In my experience as an NHS OH physician, there has been a gradual shift towards acceptance of ill health, the support available, and the responsibility to seek medical care, notably so for those affected by more significant medical conditions resulting in longer term sickness absence. Potential reasons for this could be cultural, generational, increased awareness or prompted by GMC requirements.
Work still needs to be done to improve perceptions of OH, understanding of the expertise and support the specialty has to offer and access to OH services. Specific fears around confidentiality need to be effectively addressed as well as appointment of Consultant OH physicians to manage these often complex consultations. Where high quality, competent OH services exist, doctors are likely to use them. While a case for specific services for this professional group in the UK has been highlighted, in the absence of additional resources and funding in wider parts of the country, the development of existing NHS OH services to effectively manage doctors’ health should be supported.
Drushca Lalloo
Consultant Occupational Physician
Glasgow, Scotland
1. Kathy Oxtoby. Why doctors don’t take sick leave. BMJ 2015;351:h6719 doi: 10.1136/bmj.h6719 (Published 9 December 2015)
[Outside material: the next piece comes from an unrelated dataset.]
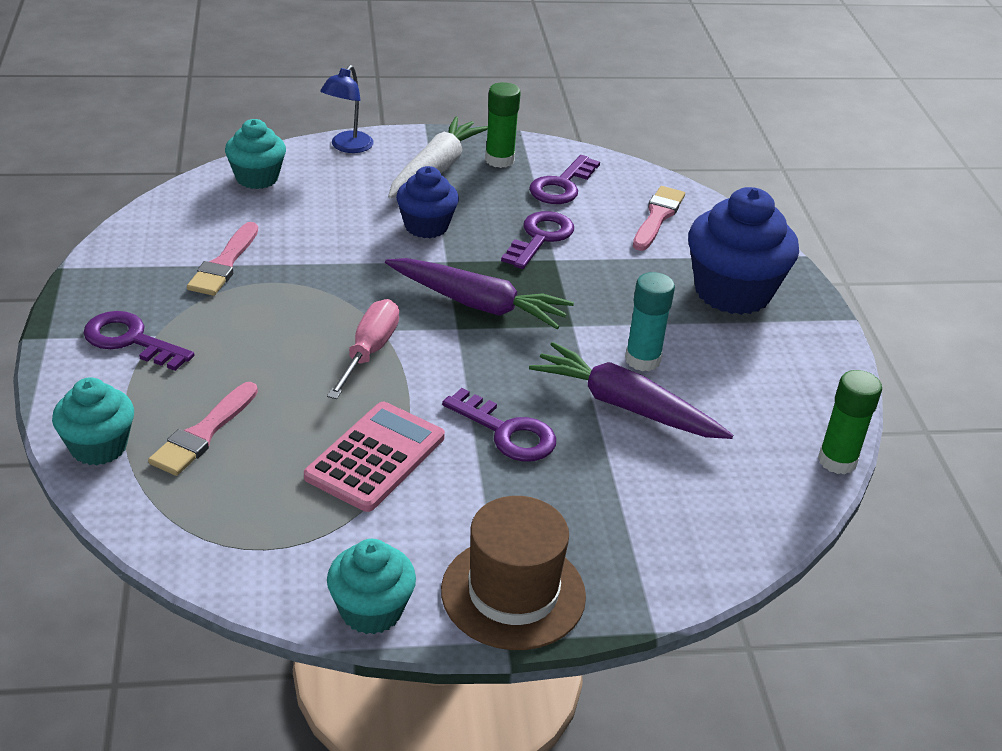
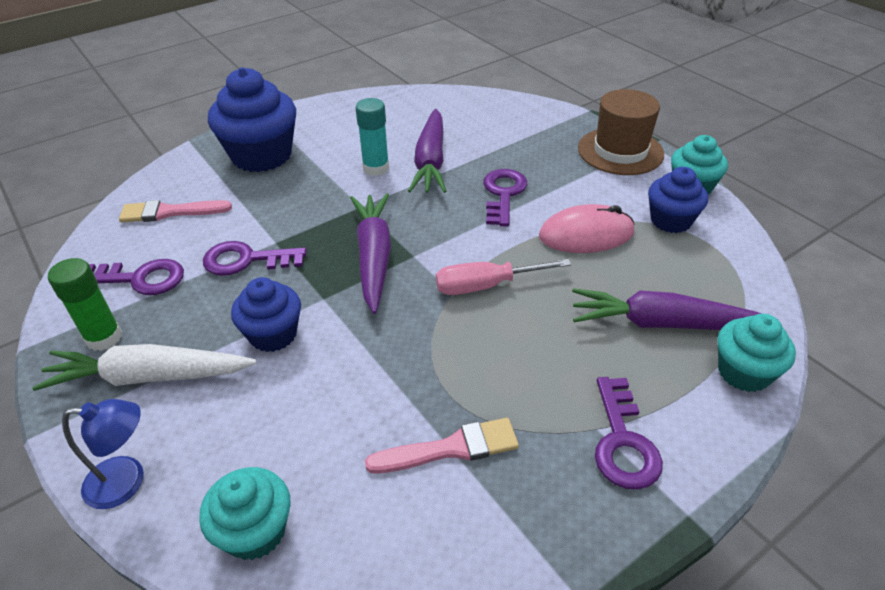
camera: 115 degrees left, 5 degrees up
pink brush [148,382,258,476] -> purple carrot [572,288,762,330]
pink calculator [304,402,445,512] -> pink mouse [539,204,634,253]
green glue stick [818,370,882,474] -> none
none -> blue cupcake [648,167,708,233]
2. Kathy Oxtoby. Why doctors need to resist “presenteeism”. BMJ 2015;351:h6720 doi: 10.1136/bmj.h6720 (Published 9 December 2015)
3. Waldron HA. Sickness in the medical profession. Ann Occup Hyg. 1996;40(4):391-6.
4. Lalloo D, Ghafur I, Macdonald EB. Doctor and dentist contacts with an NHS occupational health service. Occup Med (Lond) 2013;63:291–293.
5. Lalloo D, Demou E, Macdonald EB. Trends in NHS doctor and dentist referrals to occupational health- accepted for publication by Occup Med (Lond) December 2015.